That issue aside, performing the simple possible addition of two uncertain variables gives a very nice way of illustrating how nonintuitive the results are from a Monte Carlo simulation – and therefore why it is so dangerous to rely upon one’s intuition when assessing whether the results look about right.
Let’s say that we have two costs – A and B, and we want to calculate the total C. If A = $1, and B = $4, we’d have C = $5. Now imagine that costs A and B are uncertain. A is equally likely to be somewhere between $0.50 and $1.50, and B is equally likely to be between $3.50 and $4.50. That means that C is also uncertain and must lie somewhere between $4 and $6. In fact, C would also most likely take a value of $5, which can be shown pictorially like this:
And in risk analysis modeling parlance like this:
Uniform(0.5,1.5) + Uniform(3.5,4.5) = Triangle(4,5,6)
----
LIST OF TASKS:
**1)** List every distribution expression that appears in the equation at the end of the Monte Carlo excerpt.
**2)** Duplicate the part of the Monte Carlo excerpt that begins at the words "Let’s say that" and stops after "Uniform(3.5,4.5) = Triangle(4,5,6)". Keep every word and punctuation mark unchanged.
**3)** Answer these from the Monte Carlo excerpt, one per line:
(a) Between which two amounts is cost A equally likely to fall?
(b) What value is the total C most likely to take?
(c) What distribution name is given to the total in the equation line?
----
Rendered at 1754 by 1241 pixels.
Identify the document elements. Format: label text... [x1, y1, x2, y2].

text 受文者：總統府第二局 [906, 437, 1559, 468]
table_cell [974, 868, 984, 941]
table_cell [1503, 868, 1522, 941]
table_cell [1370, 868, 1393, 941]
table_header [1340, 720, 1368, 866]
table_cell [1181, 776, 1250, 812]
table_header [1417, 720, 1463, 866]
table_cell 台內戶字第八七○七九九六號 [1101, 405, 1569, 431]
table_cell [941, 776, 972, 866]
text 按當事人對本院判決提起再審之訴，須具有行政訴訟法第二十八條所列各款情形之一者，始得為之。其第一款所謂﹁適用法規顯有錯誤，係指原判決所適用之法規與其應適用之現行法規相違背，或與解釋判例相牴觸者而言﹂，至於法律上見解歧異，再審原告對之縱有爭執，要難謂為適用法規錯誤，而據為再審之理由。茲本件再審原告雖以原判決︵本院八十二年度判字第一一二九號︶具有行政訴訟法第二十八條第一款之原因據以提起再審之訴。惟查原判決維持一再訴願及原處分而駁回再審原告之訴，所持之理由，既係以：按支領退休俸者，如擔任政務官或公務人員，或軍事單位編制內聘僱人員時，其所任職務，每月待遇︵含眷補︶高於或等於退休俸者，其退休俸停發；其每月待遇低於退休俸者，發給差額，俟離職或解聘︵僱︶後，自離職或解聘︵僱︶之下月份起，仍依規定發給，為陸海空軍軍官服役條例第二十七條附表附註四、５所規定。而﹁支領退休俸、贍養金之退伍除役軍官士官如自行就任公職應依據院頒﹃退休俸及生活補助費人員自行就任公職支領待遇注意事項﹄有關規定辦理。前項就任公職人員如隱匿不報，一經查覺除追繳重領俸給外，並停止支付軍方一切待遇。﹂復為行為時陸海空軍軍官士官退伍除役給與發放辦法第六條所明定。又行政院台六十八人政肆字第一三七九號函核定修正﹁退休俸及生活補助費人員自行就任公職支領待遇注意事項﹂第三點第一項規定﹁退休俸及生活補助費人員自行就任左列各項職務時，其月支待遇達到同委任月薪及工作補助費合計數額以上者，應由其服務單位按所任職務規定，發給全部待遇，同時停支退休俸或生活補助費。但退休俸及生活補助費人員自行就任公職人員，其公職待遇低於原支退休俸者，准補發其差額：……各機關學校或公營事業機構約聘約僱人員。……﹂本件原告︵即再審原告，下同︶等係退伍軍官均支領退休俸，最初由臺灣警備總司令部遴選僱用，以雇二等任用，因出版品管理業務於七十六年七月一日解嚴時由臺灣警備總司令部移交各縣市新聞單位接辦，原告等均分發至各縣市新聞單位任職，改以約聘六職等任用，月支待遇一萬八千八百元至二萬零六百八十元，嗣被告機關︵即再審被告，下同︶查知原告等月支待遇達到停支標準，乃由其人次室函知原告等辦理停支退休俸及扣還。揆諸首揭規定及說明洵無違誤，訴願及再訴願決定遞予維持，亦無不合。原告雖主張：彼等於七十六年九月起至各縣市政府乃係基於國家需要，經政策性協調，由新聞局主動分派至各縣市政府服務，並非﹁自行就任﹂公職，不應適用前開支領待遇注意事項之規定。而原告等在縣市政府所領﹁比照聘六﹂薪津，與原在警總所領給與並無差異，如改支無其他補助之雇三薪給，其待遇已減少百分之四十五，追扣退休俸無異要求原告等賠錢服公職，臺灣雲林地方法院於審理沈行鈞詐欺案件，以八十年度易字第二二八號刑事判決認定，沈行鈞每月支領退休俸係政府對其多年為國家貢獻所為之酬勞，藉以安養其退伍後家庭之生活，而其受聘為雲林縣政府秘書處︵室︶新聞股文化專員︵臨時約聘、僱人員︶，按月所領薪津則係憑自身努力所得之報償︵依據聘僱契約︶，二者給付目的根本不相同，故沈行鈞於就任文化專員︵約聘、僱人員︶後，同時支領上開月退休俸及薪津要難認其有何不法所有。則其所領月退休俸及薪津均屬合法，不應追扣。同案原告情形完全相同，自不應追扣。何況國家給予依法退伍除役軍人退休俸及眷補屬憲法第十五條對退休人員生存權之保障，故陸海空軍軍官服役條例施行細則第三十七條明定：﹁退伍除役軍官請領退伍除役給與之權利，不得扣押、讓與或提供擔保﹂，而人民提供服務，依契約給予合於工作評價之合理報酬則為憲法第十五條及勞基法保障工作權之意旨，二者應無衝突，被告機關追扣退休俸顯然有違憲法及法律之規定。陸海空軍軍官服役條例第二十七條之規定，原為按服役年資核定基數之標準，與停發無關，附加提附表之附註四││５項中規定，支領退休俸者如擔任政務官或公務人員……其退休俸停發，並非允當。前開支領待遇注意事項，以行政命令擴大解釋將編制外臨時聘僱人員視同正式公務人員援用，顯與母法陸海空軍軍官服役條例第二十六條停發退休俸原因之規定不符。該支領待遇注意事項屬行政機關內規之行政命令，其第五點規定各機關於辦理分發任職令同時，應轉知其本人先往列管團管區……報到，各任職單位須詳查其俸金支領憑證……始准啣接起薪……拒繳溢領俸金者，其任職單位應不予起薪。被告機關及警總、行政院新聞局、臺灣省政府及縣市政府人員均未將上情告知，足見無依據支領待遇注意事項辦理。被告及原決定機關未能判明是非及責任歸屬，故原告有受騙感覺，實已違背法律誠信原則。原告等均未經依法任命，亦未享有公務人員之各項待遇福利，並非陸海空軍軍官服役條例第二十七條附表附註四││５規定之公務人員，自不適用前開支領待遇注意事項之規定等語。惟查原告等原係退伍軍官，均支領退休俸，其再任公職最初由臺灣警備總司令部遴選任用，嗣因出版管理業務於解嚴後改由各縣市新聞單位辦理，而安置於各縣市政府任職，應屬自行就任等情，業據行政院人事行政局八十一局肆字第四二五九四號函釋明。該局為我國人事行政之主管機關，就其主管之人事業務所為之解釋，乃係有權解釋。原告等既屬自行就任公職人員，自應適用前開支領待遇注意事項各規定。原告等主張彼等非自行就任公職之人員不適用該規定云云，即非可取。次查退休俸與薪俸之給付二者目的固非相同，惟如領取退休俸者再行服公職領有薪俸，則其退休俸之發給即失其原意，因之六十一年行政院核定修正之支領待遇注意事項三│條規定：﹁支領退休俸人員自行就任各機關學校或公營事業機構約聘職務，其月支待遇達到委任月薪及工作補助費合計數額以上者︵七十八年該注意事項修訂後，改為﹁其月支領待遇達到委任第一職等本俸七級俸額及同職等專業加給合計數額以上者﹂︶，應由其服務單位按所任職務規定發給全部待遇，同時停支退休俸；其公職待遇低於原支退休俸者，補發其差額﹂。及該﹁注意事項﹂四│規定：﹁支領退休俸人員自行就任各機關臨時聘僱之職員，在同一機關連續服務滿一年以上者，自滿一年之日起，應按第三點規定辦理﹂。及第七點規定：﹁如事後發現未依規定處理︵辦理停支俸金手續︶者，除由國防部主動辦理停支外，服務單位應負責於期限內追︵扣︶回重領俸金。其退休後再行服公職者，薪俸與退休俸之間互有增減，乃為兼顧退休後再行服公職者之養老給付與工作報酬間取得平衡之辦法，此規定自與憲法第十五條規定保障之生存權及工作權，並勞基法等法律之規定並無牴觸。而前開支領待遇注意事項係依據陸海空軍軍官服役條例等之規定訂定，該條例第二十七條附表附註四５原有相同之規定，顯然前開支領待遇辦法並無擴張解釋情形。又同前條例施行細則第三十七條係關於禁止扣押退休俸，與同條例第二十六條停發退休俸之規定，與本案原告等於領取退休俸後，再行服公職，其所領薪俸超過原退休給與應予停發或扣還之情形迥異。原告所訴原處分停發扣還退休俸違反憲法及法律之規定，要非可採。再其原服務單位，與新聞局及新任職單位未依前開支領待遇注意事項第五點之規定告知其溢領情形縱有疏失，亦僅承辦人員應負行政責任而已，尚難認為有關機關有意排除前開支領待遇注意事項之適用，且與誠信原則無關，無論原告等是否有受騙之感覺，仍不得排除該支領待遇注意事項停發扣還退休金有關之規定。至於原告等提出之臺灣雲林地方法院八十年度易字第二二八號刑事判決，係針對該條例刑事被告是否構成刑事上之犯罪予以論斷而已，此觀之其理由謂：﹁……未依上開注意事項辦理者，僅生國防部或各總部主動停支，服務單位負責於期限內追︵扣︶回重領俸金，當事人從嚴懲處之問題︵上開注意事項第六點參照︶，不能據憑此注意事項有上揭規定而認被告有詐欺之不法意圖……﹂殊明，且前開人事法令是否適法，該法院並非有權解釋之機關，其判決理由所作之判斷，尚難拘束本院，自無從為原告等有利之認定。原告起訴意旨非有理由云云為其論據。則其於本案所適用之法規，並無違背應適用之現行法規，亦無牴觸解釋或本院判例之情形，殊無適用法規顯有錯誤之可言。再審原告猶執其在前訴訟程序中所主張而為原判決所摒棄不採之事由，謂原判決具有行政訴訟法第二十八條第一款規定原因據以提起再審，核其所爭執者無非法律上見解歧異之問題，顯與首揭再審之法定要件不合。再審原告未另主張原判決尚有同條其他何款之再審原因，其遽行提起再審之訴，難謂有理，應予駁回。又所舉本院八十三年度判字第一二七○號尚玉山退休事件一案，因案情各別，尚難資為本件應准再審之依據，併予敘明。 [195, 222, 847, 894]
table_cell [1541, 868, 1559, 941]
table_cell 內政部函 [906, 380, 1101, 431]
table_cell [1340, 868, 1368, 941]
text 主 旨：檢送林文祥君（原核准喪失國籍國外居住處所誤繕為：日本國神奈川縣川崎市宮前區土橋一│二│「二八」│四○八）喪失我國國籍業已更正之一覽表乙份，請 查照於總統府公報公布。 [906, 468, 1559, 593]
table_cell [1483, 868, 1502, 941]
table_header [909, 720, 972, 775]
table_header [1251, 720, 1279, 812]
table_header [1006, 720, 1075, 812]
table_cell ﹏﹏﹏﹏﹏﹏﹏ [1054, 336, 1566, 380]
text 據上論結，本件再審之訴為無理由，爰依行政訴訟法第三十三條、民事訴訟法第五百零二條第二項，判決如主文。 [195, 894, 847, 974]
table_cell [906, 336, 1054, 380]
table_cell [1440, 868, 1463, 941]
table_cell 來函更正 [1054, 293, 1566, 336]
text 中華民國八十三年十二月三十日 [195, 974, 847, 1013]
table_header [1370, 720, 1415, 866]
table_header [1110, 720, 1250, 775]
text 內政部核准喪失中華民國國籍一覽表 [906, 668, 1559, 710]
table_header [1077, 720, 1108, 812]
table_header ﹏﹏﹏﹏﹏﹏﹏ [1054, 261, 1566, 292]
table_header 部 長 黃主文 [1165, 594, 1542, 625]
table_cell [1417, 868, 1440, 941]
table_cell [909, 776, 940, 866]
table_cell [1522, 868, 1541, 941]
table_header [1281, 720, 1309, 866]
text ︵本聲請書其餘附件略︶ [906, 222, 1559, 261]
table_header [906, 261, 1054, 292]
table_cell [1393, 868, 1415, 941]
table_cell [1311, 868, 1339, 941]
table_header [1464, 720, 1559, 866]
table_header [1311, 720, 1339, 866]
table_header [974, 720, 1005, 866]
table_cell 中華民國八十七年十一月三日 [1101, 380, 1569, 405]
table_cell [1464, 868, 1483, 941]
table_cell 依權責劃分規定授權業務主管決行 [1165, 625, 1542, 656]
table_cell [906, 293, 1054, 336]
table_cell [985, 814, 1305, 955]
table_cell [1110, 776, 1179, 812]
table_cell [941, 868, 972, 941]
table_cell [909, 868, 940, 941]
----
ANSWERS TO THE EXERCISES:
**1)**
Uniform(0.5,1.5)
Uniform(3.5,4.5)
Triangle(4,5,6)

**2)**
Let’s say that we have two costs – A and B, and we want to calculate the total C. If A = $1, and B = $4, we’d have C = $5. Now imagine that costs A and B are uncertain. A is equally likely to be somewhere between $0.50 and $1.50, and B is equally likely to be between $3.50 and $4.50. That means that C is also uncertain and must lie somewhere between $4 and $6. In fact, C would also most likely take a value of $5, which can be shown pictorially like this:
And in risk analysis modeling parlance like this:
Uniform(0.5,1.5) + Uniform(3.5,4.5) = Triangle(4,5,6)

**3)**
(a) Between $0.50 and $1.50.
(b) $5.
(c) Triangle, written as Triangle(4,5,6).